By Dan Gallagher

Nvidia was truly in some uncharted territory with its fiscal fourth-quarter results Wednesday, in that the chip maker is facing concerns that even great numbers alone won't soothe.

And the numbers were great. Revenue for the quarter ended Jan. 31 soared 61% year-over-year to $5 billion, beating Wall Street's forecast. That was thanks to booming sales of graphics processors in both the company's videogame and data-center businesses, the latter of which managed to surpass the record-breaking sum of the previous quarter despite widespread expectations that giant cloud-computing companies would ease back on the spending throttle. Nvidia also projected total revenue of $5.3 billion for the current quarter--about 18% above the $4.5 billion analysts were expecting.

But Nvidia's shares ticked up only slightly after the results, before turning down 2% later in the after-hours session. Concerns over the global chip shortage were one factor. As one of the world's largest "fabless" chip companies, Nvidia is at the mercy of major producers like Taiwan Semiconductor Manufacturing and Samsung. But production across the semiconductor supply chain has been unable to keep up with demand, causing shortages across industry groups. Nvidia Chief Executive Jensen Huang said on the company's conference call Wednesday that he expects constraints to continue this year.

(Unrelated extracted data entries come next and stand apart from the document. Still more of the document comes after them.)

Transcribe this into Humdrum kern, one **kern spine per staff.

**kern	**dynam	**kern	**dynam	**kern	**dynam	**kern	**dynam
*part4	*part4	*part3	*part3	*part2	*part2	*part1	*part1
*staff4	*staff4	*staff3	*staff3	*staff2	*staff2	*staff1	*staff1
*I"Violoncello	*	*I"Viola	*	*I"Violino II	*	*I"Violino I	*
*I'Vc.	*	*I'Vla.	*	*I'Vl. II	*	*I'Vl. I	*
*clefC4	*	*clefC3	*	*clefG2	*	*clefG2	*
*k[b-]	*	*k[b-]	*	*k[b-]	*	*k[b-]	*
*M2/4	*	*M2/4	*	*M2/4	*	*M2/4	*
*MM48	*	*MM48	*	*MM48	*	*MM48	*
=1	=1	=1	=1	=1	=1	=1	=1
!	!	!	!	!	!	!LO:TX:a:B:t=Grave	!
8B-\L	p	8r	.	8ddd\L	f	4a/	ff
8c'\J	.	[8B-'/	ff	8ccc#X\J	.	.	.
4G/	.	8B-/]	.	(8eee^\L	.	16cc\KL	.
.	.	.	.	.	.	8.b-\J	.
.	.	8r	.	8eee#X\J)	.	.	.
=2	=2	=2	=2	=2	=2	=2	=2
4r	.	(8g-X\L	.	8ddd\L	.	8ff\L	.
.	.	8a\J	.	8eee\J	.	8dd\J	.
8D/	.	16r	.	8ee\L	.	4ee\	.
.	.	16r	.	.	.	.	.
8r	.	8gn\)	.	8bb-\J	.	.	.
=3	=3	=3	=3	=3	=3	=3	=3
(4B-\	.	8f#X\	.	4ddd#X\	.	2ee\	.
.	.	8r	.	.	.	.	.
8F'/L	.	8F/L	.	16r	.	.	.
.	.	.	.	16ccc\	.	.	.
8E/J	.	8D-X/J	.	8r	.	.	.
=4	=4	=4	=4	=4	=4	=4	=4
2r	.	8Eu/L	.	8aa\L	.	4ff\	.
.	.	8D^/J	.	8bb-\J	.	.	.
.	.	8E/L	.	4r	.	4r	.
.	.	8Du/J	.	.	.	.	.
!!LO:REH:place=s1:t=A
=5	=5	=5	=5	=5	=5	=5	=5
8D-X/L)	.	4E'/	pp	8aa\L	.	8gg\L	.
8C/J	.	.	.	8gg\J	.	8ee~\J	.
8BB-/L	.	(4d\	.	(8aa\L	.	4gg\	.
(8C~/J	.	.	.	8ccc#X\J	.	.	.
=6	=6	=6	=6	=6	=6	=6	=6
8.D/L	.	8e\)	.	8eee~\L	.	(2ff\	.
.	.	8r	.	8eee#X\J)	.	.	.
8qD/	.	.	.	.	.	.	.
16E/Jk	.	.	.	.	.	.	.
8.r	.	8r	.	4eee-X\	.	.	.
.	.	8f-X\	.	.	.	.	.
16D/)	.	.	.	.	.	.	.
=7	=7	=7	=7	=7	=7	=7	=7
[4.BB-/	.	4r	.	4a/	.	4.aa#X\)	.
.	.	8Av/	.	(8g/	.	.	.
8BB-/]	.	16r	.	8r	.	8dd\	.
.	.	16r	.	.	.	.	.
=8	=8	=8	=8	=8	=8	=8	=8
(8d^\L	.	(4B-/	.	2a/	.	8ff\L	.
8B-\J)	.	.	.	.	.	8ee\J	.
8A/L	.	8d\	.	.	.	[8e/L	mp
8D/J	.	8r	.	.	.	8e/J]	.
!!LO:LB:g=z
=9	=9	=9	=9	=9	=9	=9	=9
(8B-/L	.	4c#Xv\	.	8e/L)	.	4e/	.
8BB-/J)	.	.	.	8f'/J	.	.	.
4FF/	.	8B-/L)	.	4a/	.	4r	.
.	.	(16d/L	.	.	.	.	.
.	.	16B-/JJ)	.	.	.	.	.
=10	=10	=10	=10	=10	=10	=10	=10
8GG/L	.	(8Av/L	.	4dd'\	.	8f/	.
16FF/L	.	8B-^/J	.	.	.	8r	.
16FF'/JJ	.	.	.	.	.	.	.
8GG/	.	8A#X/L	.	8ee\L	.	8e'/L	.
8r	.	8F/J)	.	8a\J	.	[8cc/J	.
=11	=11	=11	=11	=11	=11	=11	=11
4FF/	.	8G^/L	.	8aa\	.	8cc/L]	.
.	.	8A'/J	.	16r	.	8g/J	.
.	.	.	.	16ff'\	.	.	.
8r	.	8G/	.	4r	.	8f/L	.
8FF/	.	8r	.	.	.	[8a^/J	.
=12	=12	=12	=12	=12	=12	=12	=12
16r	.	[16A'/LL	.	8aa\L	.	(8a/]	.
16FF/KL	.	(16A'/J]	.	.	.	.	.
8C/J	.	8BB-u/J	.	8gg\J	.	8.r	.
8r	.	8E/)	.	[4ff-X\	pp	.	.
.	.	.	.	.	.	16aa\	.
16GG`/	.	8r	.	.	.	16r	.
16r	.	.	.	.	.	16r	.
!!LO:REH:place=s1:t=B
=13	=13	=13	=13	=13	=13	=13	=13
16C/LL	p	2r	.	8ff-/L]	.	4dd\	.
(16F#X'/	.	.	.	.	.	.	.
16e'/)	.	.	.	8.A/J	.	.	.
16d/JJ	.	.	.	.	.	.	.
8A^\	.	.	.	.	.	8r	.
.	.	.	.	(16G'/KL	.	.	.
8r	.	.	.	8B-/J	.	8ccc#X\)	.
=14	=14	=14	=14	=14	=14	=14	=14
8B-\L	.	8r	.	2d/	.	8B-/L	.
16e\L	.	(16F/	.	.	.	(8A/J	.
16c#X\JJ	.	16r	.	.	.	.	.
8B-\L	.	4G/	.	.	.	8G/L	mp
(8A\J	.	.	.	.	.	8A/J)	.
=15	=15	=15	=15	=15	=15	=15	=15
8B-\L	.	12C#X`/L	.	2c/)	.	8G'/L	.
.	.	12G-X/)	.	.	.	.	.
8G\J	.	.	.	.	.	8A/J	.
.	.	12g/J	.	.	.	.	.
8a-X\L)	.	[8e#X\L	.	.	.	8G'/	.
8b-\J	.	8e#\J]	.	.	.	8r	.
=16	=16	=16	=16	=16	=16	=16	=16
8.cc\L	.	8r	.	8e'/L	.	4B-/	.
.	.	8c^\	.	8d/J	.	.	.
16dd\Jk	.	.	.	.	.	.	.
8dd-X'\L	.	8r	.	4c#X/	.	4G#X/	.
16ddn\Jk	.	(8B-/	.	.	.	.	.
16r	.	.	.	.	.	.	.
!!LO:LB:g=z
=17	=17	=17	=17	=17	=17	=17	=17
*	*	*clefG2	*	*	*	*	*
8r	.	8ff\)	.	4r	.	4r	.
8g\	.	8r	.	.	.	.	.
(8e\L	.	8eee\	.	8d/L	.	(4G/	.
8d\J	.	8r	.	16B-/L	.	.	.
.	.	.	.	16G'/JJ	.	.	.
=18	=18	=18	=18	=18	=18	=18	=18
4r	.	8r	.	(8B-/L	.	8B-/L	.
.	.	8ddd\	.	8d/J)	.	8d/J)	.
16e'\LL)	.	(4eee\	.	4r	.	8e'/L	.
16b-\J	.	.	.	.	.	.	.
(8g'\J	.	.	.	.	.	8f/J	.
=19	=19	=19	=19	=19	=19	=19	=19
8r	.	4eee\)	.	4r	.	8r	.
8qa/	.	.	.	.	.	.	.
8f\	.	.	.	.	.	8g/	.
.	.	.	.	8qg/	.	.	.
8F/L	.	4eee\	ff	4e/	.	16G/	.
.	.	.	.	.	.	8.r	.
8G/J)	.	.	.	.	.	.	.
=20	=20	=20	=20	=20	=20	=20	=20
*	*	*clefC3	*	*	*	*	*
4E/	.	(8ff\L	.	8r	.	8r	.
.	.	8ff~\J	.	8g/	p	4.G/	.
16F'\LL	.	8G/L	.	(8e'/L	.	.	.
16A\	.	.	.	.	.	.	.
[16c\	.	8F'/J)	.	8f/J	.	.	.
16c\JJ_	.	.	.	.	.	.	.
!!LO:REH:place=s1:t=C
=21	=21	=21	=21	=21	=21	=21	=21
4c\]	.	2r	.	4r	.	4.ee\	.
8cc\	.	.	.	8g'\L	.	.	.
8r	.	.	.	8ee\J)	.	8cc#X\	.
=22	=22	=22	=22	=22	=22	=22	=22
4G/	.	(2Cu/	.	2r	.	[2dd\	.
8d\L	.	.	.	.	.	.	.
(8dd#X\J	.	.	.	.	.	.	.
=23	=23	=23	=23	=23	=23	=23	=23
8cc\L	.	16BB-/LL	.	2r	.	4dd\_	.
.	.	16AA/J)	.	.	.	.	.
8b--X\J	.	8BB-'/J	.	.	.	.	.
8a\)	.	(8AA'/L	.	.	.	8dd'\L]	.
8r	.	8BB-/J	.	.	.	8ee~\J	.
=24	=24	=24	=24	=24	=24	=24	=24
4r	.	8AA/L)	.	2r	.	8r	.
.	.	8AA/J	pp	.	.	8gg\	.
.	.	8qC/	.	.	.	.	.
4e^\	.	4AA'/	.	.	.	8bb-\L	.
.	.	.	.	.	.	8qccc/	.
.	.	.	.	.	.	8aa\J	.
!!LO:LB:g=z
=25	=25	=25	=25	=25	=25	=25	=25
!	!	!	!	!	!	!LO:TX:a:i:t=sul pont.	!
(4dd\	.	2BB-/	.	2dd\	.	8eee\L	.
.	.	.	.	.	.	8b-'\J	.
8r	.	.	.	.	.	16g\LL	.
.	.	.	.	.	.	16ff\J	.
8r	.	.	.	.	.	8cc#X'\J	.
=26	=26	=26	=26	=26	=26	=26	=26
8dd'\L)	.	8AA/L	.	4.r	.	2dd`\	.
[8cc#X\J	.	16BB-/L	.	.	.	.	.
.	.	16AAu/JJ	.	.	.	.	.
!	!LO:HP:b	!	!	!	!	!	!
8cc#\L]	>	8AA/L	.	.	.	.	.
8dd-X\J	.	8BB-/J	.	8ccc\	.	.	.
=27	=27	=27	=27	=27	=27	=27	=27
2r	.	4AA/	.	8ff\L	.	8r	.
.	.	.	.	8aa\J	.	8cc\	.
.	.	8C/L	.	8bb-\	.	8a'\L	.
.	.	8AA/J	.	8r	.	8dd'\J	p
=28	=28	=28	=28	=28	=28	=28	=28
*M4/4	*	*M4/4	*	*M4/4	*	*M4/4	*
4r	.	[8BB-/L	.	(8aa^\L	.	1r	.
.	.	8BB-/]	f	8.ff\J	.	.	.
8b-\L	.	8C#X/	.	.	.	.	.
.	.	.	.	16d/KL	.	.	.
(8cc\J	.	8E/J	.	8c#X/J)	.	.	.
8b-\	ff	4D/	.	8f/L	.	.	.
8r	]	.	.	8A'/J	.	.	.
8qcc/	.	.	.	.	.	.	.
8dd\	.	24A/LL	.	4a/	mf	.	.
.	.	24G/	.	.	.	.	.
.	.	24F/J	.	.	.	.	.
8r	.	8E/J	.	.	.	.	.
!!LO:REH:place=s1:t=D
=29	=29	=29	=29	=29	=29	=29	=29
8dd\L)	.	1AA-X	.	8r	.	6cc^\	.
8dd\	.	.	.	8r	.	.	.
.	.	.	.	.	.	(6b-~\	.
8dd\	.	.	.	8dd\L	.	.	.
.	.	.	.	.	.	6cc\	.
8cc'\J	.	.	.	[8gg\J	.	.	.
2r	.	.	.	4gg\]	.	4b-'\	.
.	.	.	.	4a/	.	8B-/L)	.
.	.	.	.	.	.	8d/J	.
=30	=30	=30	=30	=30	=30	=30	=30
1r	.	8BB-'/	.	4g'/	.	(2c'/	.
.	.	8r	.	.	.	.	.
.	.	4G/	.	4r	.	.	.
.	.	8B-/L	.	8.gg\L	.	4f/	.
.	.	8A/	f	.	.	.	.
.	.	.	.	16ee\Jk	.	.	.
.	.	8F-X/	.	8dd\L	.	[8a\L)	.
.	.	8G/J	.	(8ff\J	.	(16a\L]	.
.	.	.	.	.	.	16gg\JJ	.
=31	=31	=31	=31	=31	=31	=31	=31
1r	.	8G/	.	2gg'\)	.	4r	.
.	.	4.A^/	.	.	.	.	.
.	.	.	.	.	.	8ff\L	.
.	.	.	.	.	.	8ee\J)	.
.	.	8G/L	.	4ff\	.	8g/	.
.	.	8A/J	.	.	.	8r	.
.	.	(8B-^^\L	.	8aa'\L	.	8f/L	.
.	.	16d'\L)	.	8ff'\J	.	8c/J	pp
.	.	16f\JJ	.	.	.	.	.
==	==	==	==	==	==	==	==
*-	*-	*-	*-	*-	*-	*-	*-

Nvidia is also facing growing opposition to its proposed acquisition of chip designer Arm Holdings, which is still awaiting regulatory approval and is now being investigated in the U.K. Microsoft and Google-parent Alphabet Inc.--two major buyers of Nvidia's data-center chips--have now both voiced their opposition. Nvidia maintained Wednesday its expected time frame of 18 months from the deal's announcement in September to its closing, but skepticism on Wall Street has grown. Citing the growing opposition, Citigroup analyst Atif Malik wrote on Feb. 14 that "we lower our confidence to 25% from 60% that the deal can close."

Even with those concerns, Nvidia should have a strong year ahead. Wall Street expects revenue to grow 20% for the fiscal year ending next January. And Nvidia said Wednesday it has taken steps to keep growing demand from cryptocurrency miners from causing shortages of its gaming chips, mainly by technical measures designed to limit the usefulness of gaming cards for crypto mining. This should help prevent a repeat of what happened in 2018, when a crash in crypto prices hurt Nvidia's sales as miners dumped their cards on the secondary market. Crypto may be less of a problem for Nvidia this time, but production constraints and slow M&A approvals show how much of the company's near-term story is dominated by matters out of its control.